:: Exercise directions ::
Please reproduce every one of the records below, line for line, without changing anything.

Given information start

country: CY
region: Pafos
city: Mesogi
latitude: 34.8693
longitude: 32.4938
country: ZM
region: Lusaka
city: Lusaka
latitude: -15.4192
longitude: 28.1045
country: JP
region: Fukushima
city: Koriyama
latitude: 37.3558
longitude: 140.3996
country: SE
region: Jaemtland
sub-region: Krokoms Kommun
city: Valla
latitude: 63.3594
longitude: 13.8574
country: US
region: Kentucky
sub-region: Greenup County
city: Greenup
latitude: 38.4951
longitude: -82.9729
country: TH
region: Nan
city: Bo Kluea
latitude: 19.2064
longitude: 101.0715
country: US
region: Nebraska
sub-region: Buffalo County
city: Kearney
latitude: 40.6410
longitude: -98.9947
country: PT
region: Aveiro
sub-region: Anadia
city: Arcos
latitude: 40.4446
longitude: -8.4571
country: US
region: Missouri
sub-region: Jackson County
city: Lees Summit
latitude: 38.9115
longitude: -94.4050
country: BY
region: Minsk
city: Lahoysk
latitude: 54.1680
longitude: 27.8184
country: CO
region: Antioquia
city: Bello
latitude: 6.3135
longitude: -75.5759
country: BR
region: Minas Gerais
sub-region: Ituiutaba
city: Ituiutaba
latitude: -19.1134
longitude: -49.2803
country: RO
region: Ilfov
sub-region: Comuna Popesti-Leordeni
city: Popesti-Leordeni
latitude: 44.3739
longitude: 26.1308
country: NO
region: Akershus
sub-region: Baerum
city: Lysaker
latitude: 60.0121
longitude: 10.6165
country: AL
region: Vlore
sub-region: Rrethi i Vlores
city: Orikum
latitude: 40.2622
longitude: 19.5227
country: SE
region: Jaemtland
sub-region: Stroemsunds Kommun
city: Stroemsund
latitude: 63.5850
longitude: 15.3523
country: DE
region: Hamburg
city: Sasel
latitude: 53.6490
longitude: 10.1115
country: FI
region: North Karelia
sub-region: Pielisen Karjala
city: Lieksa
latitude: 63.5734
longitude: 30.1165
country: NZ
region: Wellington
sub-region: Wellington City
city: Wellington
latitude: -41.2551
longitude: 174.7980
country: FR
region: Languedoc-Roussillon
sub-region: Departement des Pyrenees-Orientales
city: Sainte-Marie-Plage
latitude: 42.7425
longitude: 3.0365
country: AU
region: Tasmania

Given information end

:: Response to this task ::
country: CY
region: Pafos
city: Mesogi
latitude: 34.8693
longitude: 32.4938
country: ZM
region: Lusaka
city: Lusaka
latitude: -15.4192
longitude: 28.1045
country: JP
region: Fukushima
city: Koriyama
latitude: 37.3558
longitude: 140.3996
country: SE
region: Jaemtland
sub-region: Krokoms Kommun
city: Valla
latitude: 63.3594
longitude: 13.8574
country: US
region: Kentucky
sub-region: Greenup County
city: Greenup
latitude: 38.4951
longitude: -82.9729
country: TH
region: Nan
city: Bo Kluea
latitude: 19.2064
longitude: 101.0715
country: US
region: Nebraska
sub-region: Buffalo County
city: Kearney
latitude: 40.6410
longitude: -98.9947
country: PT
region: Aveiro
sub-region: Anadia
city: Arcos
latitude: 40.4446
longitude: -8.4571
country: US
region: Missouri
sub-region: Jackson County
city: Lees Summit
latitude: 38.9115
longitude: -94.4050
country: BY
region: Minsk
city: Lahoysk
latitude: 54.1680
longitude: 27.8184
country: CO
region: Antioquia
city: Bello
latitude: 6.3135
longitude: -75.5759
country: BR
region: Minas Gerais
sub-region: Ituiutaba
city: Ituiutaba
latitude: -19.1134
longitude: -49.2803
country: RO
region: Ilfov
sub-region: Comuna Popesti-Leordeni
city: Popesti-Leordeni
latitude: 44.3739
longitude: 26.1308
country: NO
region: Akershus
sub-region: Baerum
city: Lysaker
latitude: 60.0121
longitude: 10.6165
country: AL
region: Vlore
sub-region: Rrethi i Vlores
city: Orikum
latitude: 40.2622
longitude: 19.5227
country: SE
region: Jaemtland
sub-region: Stroemsunds Kommun
city: Stroemsund
latitude: 63.5850
longitude: 15.3523
country: DE
region: Hamburg
city: Sasel
latitude: 53.6490
longitude: 10.1115
country: FI
region: North Karelia
sub-region: Pielisen Karjala
city: Lieksa
latitude: 63.5734
longitude: 30.1165
country: NZ
region: Wellington
sub-region: Wellington City
city: Wellington
latitude: -41.2551
longitude: 174.7980
country: FR
region: Languedoc-Roussillon
sub-region: Departement des Pyrenees-Orientales
city: Sainte-Marie-Plage
latitude: 42.7425
longitude: 3.0365
country: AU
region: Tasmania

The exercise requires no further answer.